I just read that the spelling of "Haifa" (the Israeli city) is חֵיפָה, yet I always hear people pronounce it "Khayfa", not "Kheyfa". Why is that?
Thanks!


----------



## shalom00

In English or in Hebrew?


----------



## aavichai

the Hebrew name is HefA (HeifA)

in other languages such as Arabic and English
is is hAyfa (hAifa)

***
some people just prononce it in the other way
***
But Hebrew form of that name is HefA (heifA)


----------



## slus

The firmal Hebrew pronunciation is heyFA, but most native speakers prefer the Arabic pronunciation.


----------



## dcx97

shalom00 said:


> In English or in Hebrew?



Hebrew.


----------



## elroy

"ħ*ay*fa" is the pronunciation in standard Arabic, but in spoken Palestinian Arabic, it's "ħ*ē*fa."  In a way, it's the opposite of the situation in Hebrew!


----------



## dcx97

Thanks!


----------



## I see you

I might add that in addition to the difference in the first vowel, there is also a difference in stress: the Arabic pronunciation stresses the first syllable while the Hebrew pronunciation stresses the last syllable.

Arabic: khayfa

Hebrew: kheyfa


----------



## elroy

The first letter in Arabic is "ħ", not "kh".


----------



## I see you

Yes, you're right.
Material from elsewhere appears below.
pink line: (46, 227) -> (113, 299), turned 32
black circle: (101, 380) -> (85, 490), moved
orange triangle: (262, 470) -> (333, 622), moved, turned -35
So there are three differences:

1. the first consonant is kh in Hebrew but ħ in Arabic.
2. the first vowel is ey in Hebrew but ay in Arabic.
3. the stress is on the second syllable in Hebrew but on the first in Arabic.


----------



## Drink

I see you said:


> 1. the first consonant is kh in Hebrew but ħ in Arabic.
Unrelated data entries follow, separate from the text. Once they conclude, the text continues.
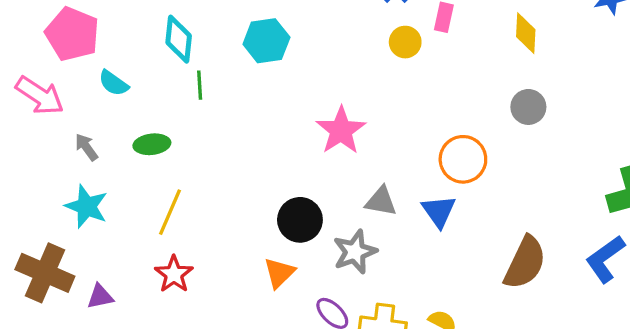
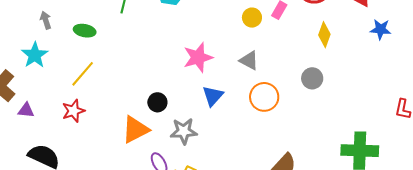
gray triangle: (381, 201) -> (249, 61), moved
blue triangle: (439, 211) -> (213, 96), moved
black circle: (300, 220) -> (157, 102), size x0.7
orange triangle: (279, 273) -> (135, 130), size x1.4

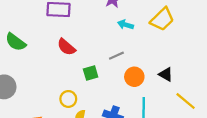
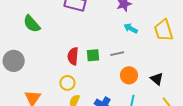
yellow trapezoid: (162, 19) -> (164, 30), turned 105
red semicircle: (66, 47) -> (73, 56), moved, turned 42
green square: (91, 73) -> (93, 55), moved

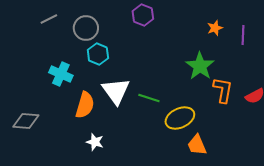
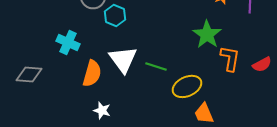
cyan hexagon: (98, 54) -> (115, 15), moved
gray diamond: (26, 121) -> (29, 74), moved

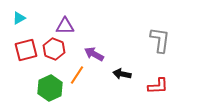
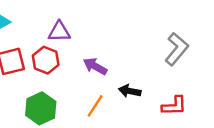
gray L-shape: (160, 40) -> (177, 49), turned 32
orange line: (77, 75) -> (95, 106), moved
Some Israelis pronounce it with ħ.


----------



## I see you

Yes, I remember reading that Israelis of Arab origin distinguish the following pairs of letters when speaking Hebrew:

1. ח and כ (when the latter is pronounced like the German "ch")
2. ק and כ (when the latter is pronounced like the English "k")
3. ט and ת
4. ע and א

Furthermore, they do not pronounce צ like others, who pronounce it "ts".


----------



## Drink

In liturgical Hebrew some maintain all of those distinctions, but in spoken Hebrew only the distinctions between ח and כ and between ע and א exist.


----------